• ARBEITSANWEISUNG:
Setze bitte den Text über die Chancen europäischer Aktien nach seinem letzten Satz fort.

Diese Aussicht war über geraume Zeit sehr unwahrscheinlich, weil in Europa Value-Werte stärker vertreten sind und die starke Performance im letzten Jahrzehnt von den Wachstumswerten – vor allem in den USA, z.B. im Nasdaq, S&P 500 und Dow Jones – kam. Ich glaube aber, dass die geldpolitische, fiskalische und geopolitische Reaktion auf die Covid-Pandemie dieses Narrativ grundlegend verändern wird. Wir haben bereits gesehen, dass sich das Blatt wendet und nach fast einem Jahrzehnt Value wieder im Kommen ist – und ich sehe nicht, dass das aufhören wird. Meiner Meinung nach sind alle Zutaten für eine Outperformance europäischer und vielleicht auch japanischer Aktien vorhanden. Das könnte eine hervorragende Chance für die Anlagenklasse sein.

• DATENAUSZÜGE:
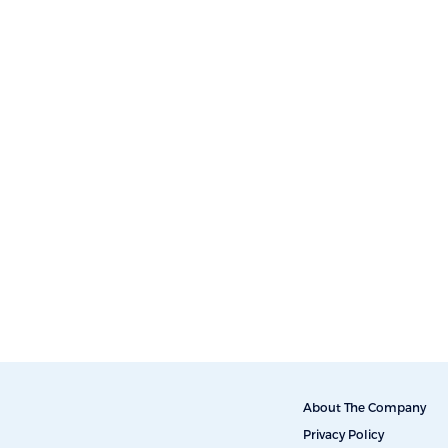
About The Company
Privacy Policy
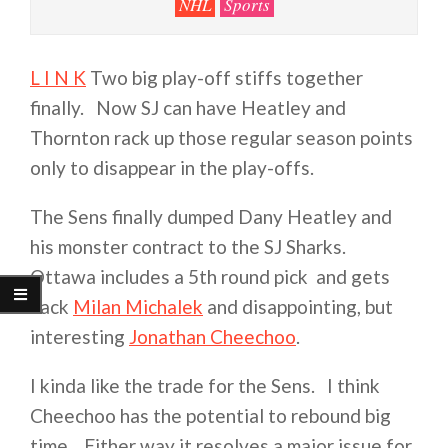
NHL
Sports
L I N K
Two big play-off stiffs together
finally. Now SJ can have Heatley and
Thornton rack up those regular season points
only to disappear in the play-offs.
The Sens finally dumped Dany Heatley and
his monster contract to the SJ Sharks.
Ottawa includes a 5th round pick and gets
back
Milan Michalek
and disappointing, but
interesting
Jonathan Cheechoo
.
I kinda like the trade for the Sens. I think
Cheechoo has the potential to rebound big
time. Either way it resolves a major issue for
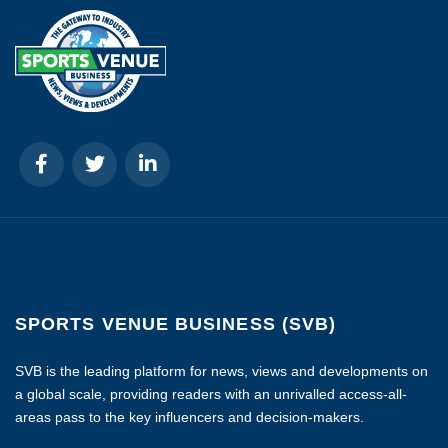
SPORTS VENUE BUSINESS (SVB)
SVB is the leading platform for news, views and developments on
a global scale, providing readers with an unrivalled access-all-
areas pass to the key influencers and decision-makers.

• SCHRIFTLICHE ANTWORT:
Eine Gefahr wären schwache Inflationserwartungen
Das größte Risiko für diese These ist in meinen Augen etwas, das jede dauerhafte Erholung des Value-Segments zum Entgleisen bringen könnte. Die größte Gefahr kommt meines Erachtens in Gestalt eines anhaltend deflationären, disinflationären Umfelds daher. Wir sind fest davon überzeugt, dass eine Value-Rally, um erfolgreich zu sein, mit einer makroökonomischen Veränderung einhergehen muss: einem Anstieg der Inflationserwartungen. Ein fortgesetzt deflationäres Umfeld würde Gegenwind für Value-Aktien bedeuten, und europäische Aktien hätten dann keine guten Aussichten auf eine Outperformance gegenüber den Outperformern des letzten Jahrzehnts: US-Aktien. Es besteht die Gefahr, dass diese Trendwende von Value zu Growth nicht von Dauer ist, weil die Inflationserwartungen nicht steigen. Ich denke aber, dass dies nicht der Fall sein wird.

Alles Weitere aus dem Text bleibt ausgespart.